WSW: A High School Merger That Could be a Model in Michigan

Apr 1, 2014

Albion students travel 13 miles everyday to attend Marshall High School
Credit Lon Horwedel, Bridge Magazine


Bridge Magazine examined what has happened this school year since students from Albion began attending high school in Marshall.

Update: A member of the last graduating class of Albion High School has written an op-ed piece for Bridge Magazine. Ashlin Tabiadon is critical of some of the reporting in the series. 

The four-part series 13 Miles to Marshall was authored by Senior Writer Ron French for the online news service of The Center for Michigan

French told WMUK's Gordon Evans that Bridge wanted to explore the merger because many districts are facing financial problems and are considering collaborating with other districts. He says so far it appears the Marshall and Albion merger is working despite big differences in income, race and test scores. French says "if that merger can work then maybe that can be a model for other collaborations around the state." 

"If that merger can work then maybe that can be a model for other collaborations around the state."

Albion had to close its high school due to declining enrollment. Many of the students who would otherwise attend schools in the Albion district were going elsewhere as allowed under "schools of choice." French says that cost the district about $7,000 per student. But he says Marshall was also running a $1-million deficit. French says Marshall had the room at its high school to accommodate the additional students. He says since the district received the $7,000 for each student from Albion, Marshall was able to eliminate it deficit. 

French says there was a lot of fear on both sides. He says people in Albion feared losing part of their community with its high school closing down. They would no longer have high school football and basketball games in their town on Friday nights. Marshall residents were concerned about brining in students from a school district with lower test scores. Concerns were also raised about security. French says the concerns deal with class and race. He says there was a generational difference in how students and their parents viewed the merger. French says students did not see the same problems that their parents anticipated. 

Students from Albion who now attend school in Marshall, have a long bus ride in the morning. Students who are in after-school activities such as theater or sports can be at school for 12 hours. French says there are shuttle busses that go back and forth for those students. He says that some students from Albion are facing greater academic challenges at Marshall High School.

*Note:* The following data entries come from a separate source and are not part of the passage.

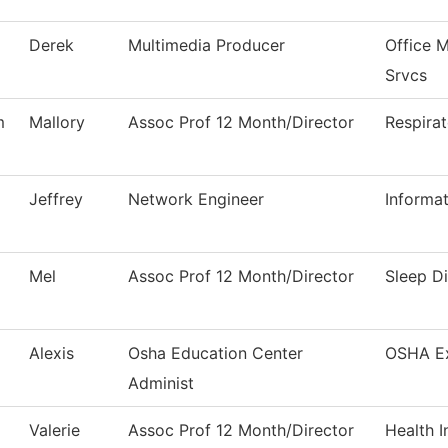
Derek
Multimedia Producer
Office 
Srvcs
m
Mallory
Assoc Prof 12 Month/Director
Respira
Jeffrey
Network Engineer
Informa
Mel
Assoc Prof 12 Month/Director
Sleep D
Alexis
Osha Education Center
OSHA E
Administ
Valerie
Assoc Prof 12 Month/Director
Health 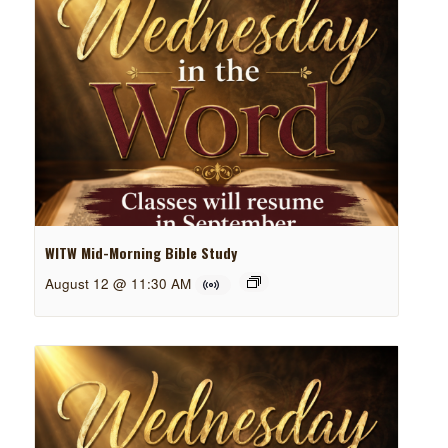
WITW Mid-Morning Bible Study
August 12 @ 11:30 AM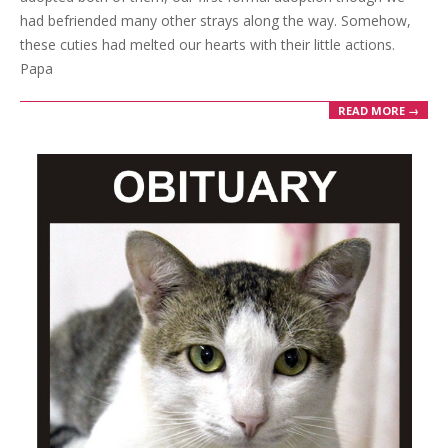
had befriended many other strays along the way. Somehow,
these cuties had melted our hearts with their little actions.
Papa
READ MORE →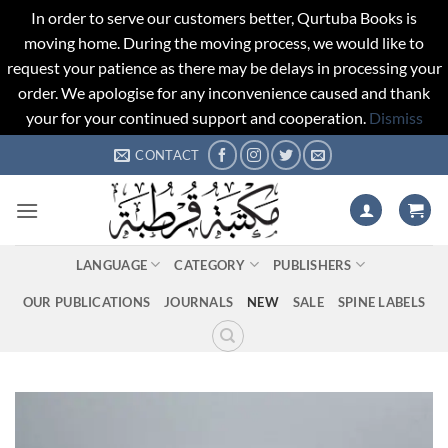
In order to serve our customers better, Qurtuba Books is
moving home. During the moving process, we would like to
request your patience as there may be delays in processing your
order. We apologise for any inconvenience caused and thank
your for your continued support and cooperation.
Dismiss
Skip
CONTACT
to
content
LANGUAGE
CATEGORY
PUBLISHERS
OUR PUBLICATIONS
JOURNALS
NEW
SALE
SPINE LABELS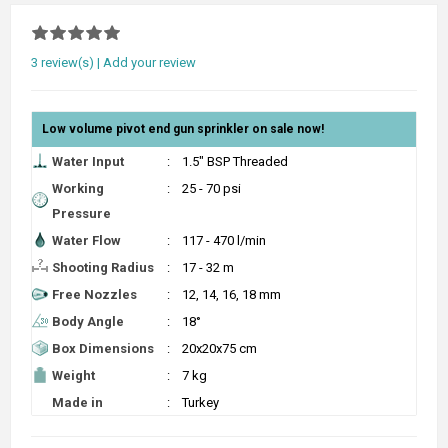
3 review(s)
|
Add your review
Low volume pivot end gun sprinkler on sale now!
Water Input
:
1.5" BSP Threaded
Working
:
25 - 70 psi
Pressure
Water Flow
:
117 - 470 l/min
Shooting Radius
:
17 - 32 m
Free Nozzles
:
12, 14, 16, 18 mm
Body Angle
:
18°
Box Dimensions
:
20x20x75 cm
Weight
:
7 kg
Made in
:
Turkey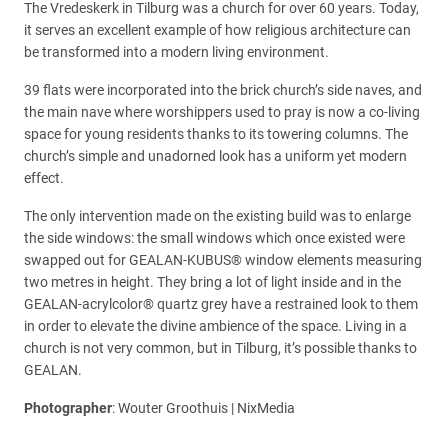
The Vredeskerk in Tilburg was a church for over 60 years. Today,
it serves an excellent example of how religious architecture can
be transformed into a modern living environment.
39 flats were incorporated into the brick church’s side naves, and
the main nave where worshippers used to pray is now a co-living
space for young residents thanks to its towering columns. The
church’s simple and unadorned look has a uniform yet modern
effect.
The only intervention made on the existing build was to enlarge
the side windows: the small windows which once existed were
swapped out for GEALAN-KUBUS® window elements measuring
two metres in height. They bring a lot of light inside and in the
GEALAN-acrylcolor® quartz grey have a restrained look to them
in order to elevate the divine ambience of the space. Living in a
church is not very common, but in Tilburg, it’s possible thanks to
GEALAN.
Photographer
: Wouter Groothuis | NixMedia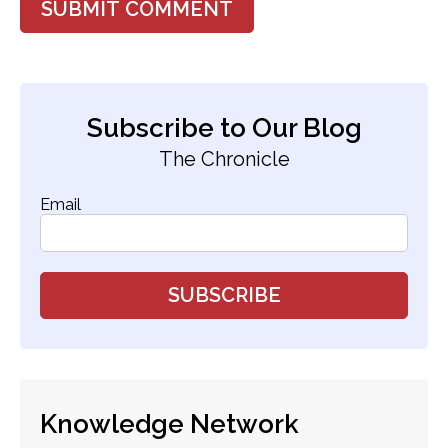
Subscribe to Our Blog
The Chronicle
Email
Knowledge Network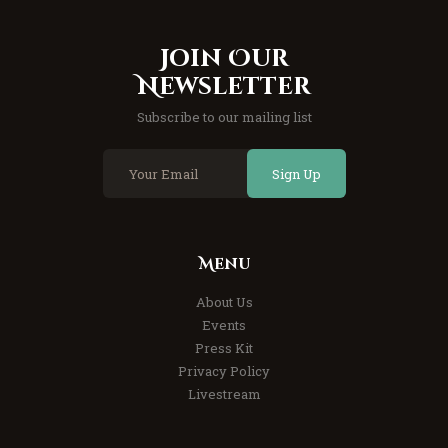
Join Our
Newsletter
Subscribe to our mailing list
Sign Up
Menu
About Us
Events
Press Kit
Privacy Policy
Livestream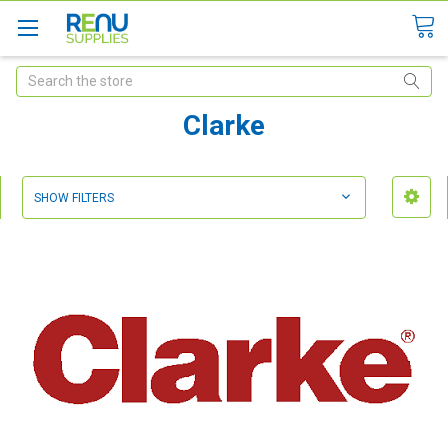
Search
Clarke
SHOW FILTERS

French says that follows research which shows that educational achievement correlates strongly with income. But French says the students from Albion have shown great resiliency, and have worked hard to succeed in a new environment. He says parents and students he talked too believed the change in schools has been positive

State education officials have been encouraging consolidation and collaboration between school districts. French says there about four dozen school districts in the state that are running a deficit. He says some of those are deeper in the red than Albion was before it agreed to the high school merger with Marshall. French says other districts are looking at sharing other services such as bookkeeping. But he says one of the larger options is a merger like the one between Albion and Marshall. French says "there is no model now, Marshall and Albion, if it continues to be as successful as it is now could be that model." 

"There is no model now, Marshall and Albion, if it continues to be as successful as it is now could be that model."

French says the two districts worked together to make the transition go smoothly. He says that included bringing students together at Albion College for a weekend in the summer. They paired students from the different schools together. French says "you can't just say we're putting kids together and we're saving some money."